Since the 1970s, new conservation approaches started emerging and being employed, next to the long established strategies of preservation and restoration. Adaptive reuse was included in the repertoire of conservation and quickly gained ground, as a strategy which allowed both the preservation of heritage values and sustainable development. The incorporation of adaptive reuse as an alternative conservation approach marked a noteworthy shift in heritage care. Contemporary conservation seized aiming at the prevention of change. Instead, it embraced it, following the new axiom: ‘Managing change’.
This dissertation, positioned in the crossroads of the heritage conservation, architectural and spatial planning fields, focuses on Industrial Heritage Reuse practice in Europe. Despite widely employed in the last half century, Industrial Heritage Reuse still remains particularly challenging and highly confusing, hiding internal and external risks. Those resonate from the conditions of present times, the ambiguities of the contemporary framework of conservation, the embedded dilemmas of the Reuse practice as well as from the particularities of this special heritage group.
This vastly complex yet fascinating topic has not yet been studied holistically under the circumstances dictated by the contemporary era.
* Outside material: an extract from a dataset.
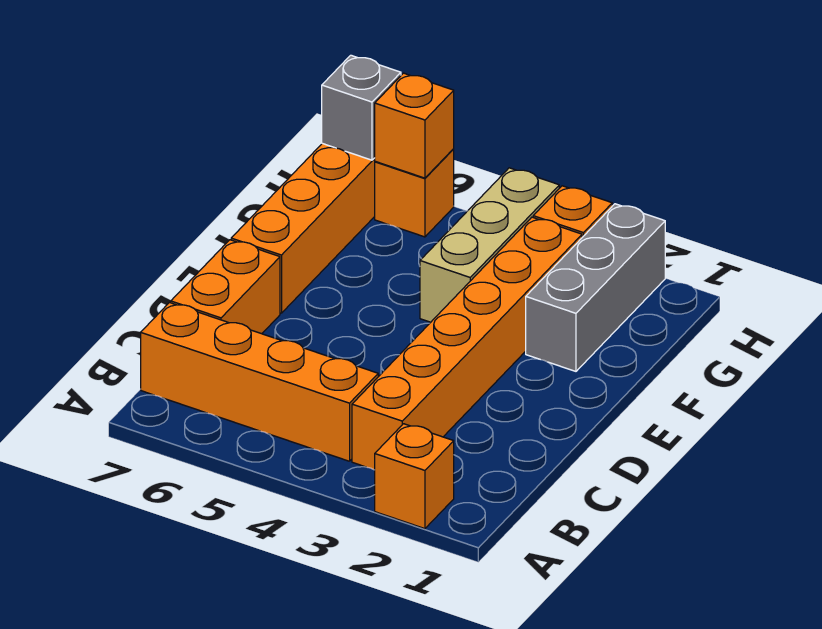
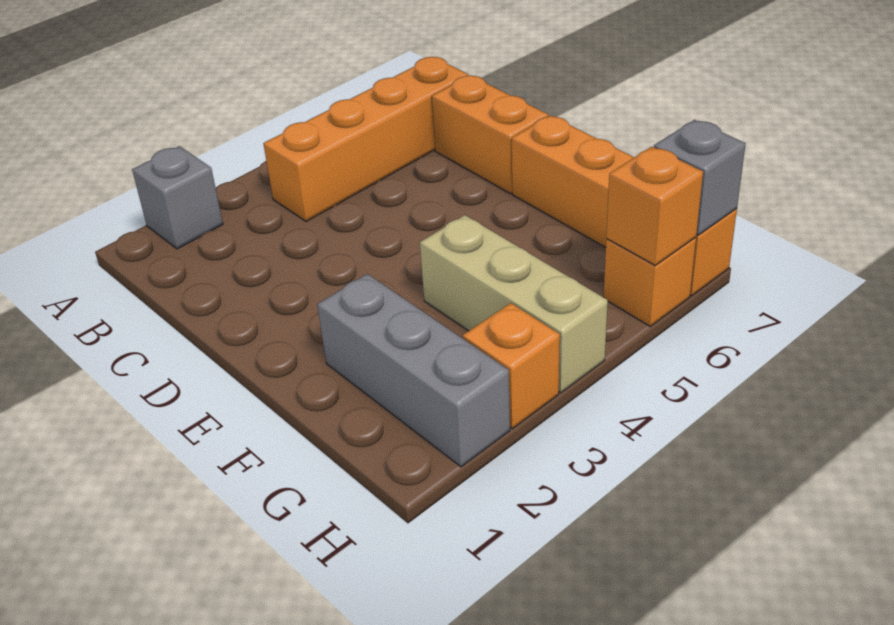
orange brick A2 level 1 -> grey brick A2 level 1
orange brick B3:G3 level 1 -> none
A deeper and broader understanding of the practice has assumed greater urgency in the 21st century, as it is the stepping stone for the enhancement of the practice -a demand that is increasingly stressed by academic and professional circles.
The aim of this dissertation is to explore the potential of enhancement of the Industrial Heritage Reuse through the identification and analysis of its influencing Aspects, under the light of the contemporary theoretical conservation concepts, the current demands of the field of practice and the rising challenges of the 21st century context.
This research addresses a topical issue, drawing from the concepts of the contemporary theory of conservation, challenging outdated theoretical notions and conventional practical and methodological applications. Furthermore, it sheds light to a hazy and confusing subject, addressing the tensions and the unresolved issues, highlighted by the existing literature on multiple disciplines. It revisits and reinterprets the standing axiom ‘Managing Change’, providing the scientific community with missing answers on the way, the Actors and the criteria based on which this can be achieved. Drawing upon both theory and practice on an international level, this inquiry gives a holistic and multileveled view on the subject under investigation, stimulating further thought and debate.
Apart from extending the academic body of knowledge, the intention of this doctoral research is also to become a useful springboard for the practitioners that engage with Industrial Heritage Reuse. In order to achieve that, this dissertation presents an international and retrospective review of Industrial Heritage care, allowing experience drawn from one country to inform approaches on safeguarding via Reuse on other countries. Furthermore, it offers inspiration and raises awareness through the ‘ReIH’ online knowledge platform (http://reindustrialheritage.eu/projects) and the analysis of twenty cases studies of best practice. Lastly, taking into account the pressing issues of sustainability, equality and multilateralism, it offers guidance, providing a much needed alternative framework for the conservation of Industrial Heritage. This framework is capable of practical implementation and can contribute to an enhanced, more responsive, more sustainable, more inclusive, more value-driven and more holistic practice.